Course Coordinator: 
David Armitage
Fundamentals of Ecology

The field of ecology is guided by one central question: What are the processes that determine the distribution and abundance of organisms? This course will introduce you to the fundamental theory and problems in ecology through reading, discussion, and lecture. Special attention will be paid to the principles governing population dynamics over time and space, theories of community assembly and species coexistence, and processes of material cycling through ecosystems. Beyond the specific subject matter, training in ecology can prepare one’s mind to appreciate the causal feedbacks, scale dependencies, and contingencies of the complex social world we inhabit.

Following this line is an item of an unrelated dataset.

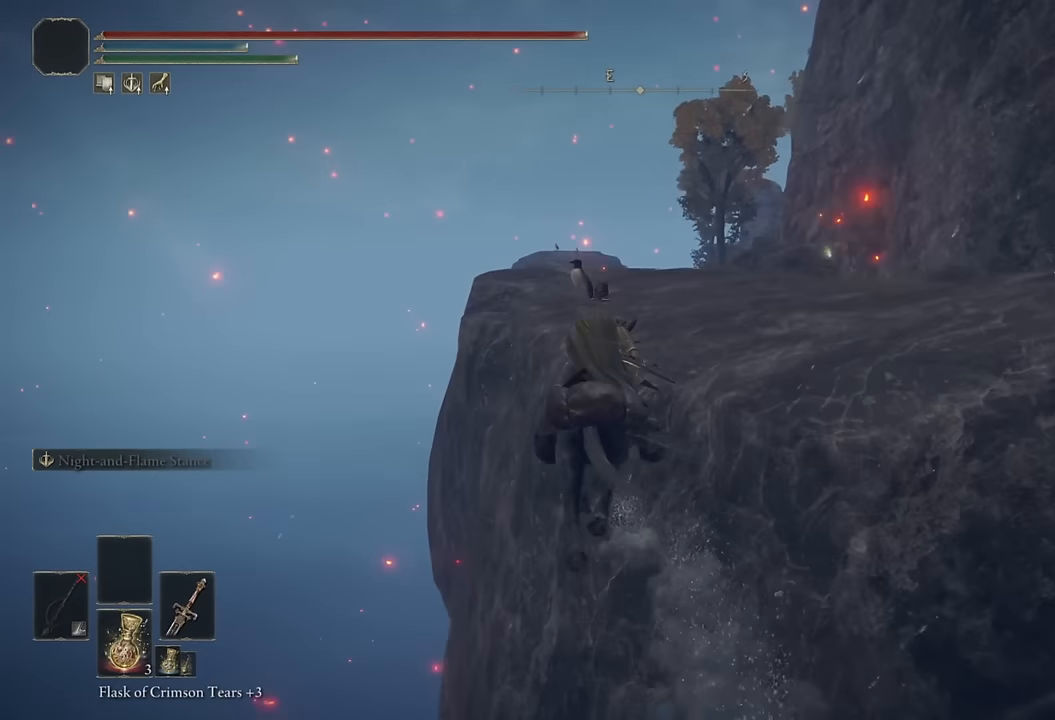
{"buttons": ["CIRCLE"], "left_stick": "up", "right_stick": "center", "events": [[150, "right_stick", "center"], [417, "CIRCLE", "down"]]}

• Differentiate and critique major theories of population and community ecology. • Develop and analyze simple population dynamic models. • Critically evaluate primary literature using evidence-based methods and modern statistics. • Cogently summarize a scientific controversy through writing.
Course Content: 
  1. Autecology
  2. Single species population dynamics
  3. Consumer-resource interactions
  4. Competition, mutualism, and disease
  5. Ecological networks and trophic structure
  6. Community assembly & succession
  7. Spatial processes
  8. Nonequilibrium ecology
  9. Biodiversity and macroecology
  10. Material cycling through ecosystems
  11. Biodiversity and ecosystem functioning
Course Type: 
A final letter grade will be given as an equal combination of the numeric grade from problem sets, your written assignment, and your contribution to in-class discussion.
Text Book: 
Community Ecology (2nd edition). Mittelbach, GG & McGill, BJ. 2019. Oxford University Press
Reference Book: 
Additional required reading in the form of journal articles and book chapters will be made available by the instructor.
Prior Knowledge: 

Undergraduate-level coursework in general biology and calculus are recommended but not required.